Such a great comment. My early morning thought is that Cholodenko is making films about the power and disorder that sex can bring, rather than who is having the sex?

High Art was praised, Kids was not. Here's a snippet of an article I found informative, "Her earlier work—High Art (1998) and Laurel Canyon (2003)—deals with sexual dissidence in a fashion that has less recourse to mandated narrative and morality. While these movies explored and suggested the possibility of new forms of desire, relationships, and society, Kids seems to fall back on rehearsed scripts and roles. Throughout Cholodenko’s work there is an obsession with tropes and positions against which her characters chafe. Her previous work, most notably High Art, was received warmly by a radical gay movement (while being underappreciated by more mainstream audiences); Kids was dealt the opposite fate.
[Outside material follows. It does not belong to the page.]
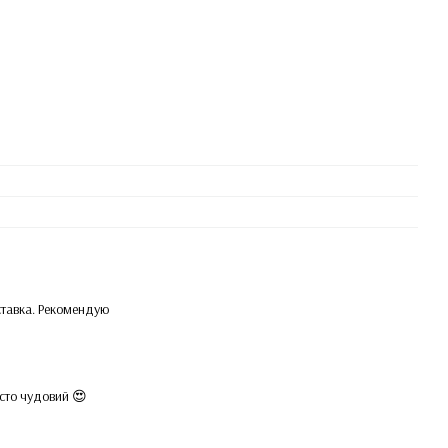
ставка. Рекомендую
сто чудовий 😍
While Rotten Tomatoes scores Kids at 93 percent (in contrast to High Art’s 73 percent or Laurel Canyon’s 68 percent), it was explicitly rejected by queer academic circles that had broadly appreciated her previous work. Cholodenko’s ambivalent relationship to the conventions of narrative has been a feature of her work, a constant push and pull that she explores, rages against, and is herself captured by." https://www.brightwalldarkroom.com/2017/04/10/sexuality-is-complicated-honey-the-works-of-lisa-cholodenko/

Of the three, I related most to Laurel Canyon mostly because, while their model is flawed, it showed some new ways families could be? The article I linked here notes that in Kids, she kind of undoes that possibility. Honestly, the article I linked is far superior to mine and says what I'd wished I said back then!

You are perfect just as you are and always have been. You have magic, Jack, and that sometimes means you may not feel like you fit, because what can contain magic?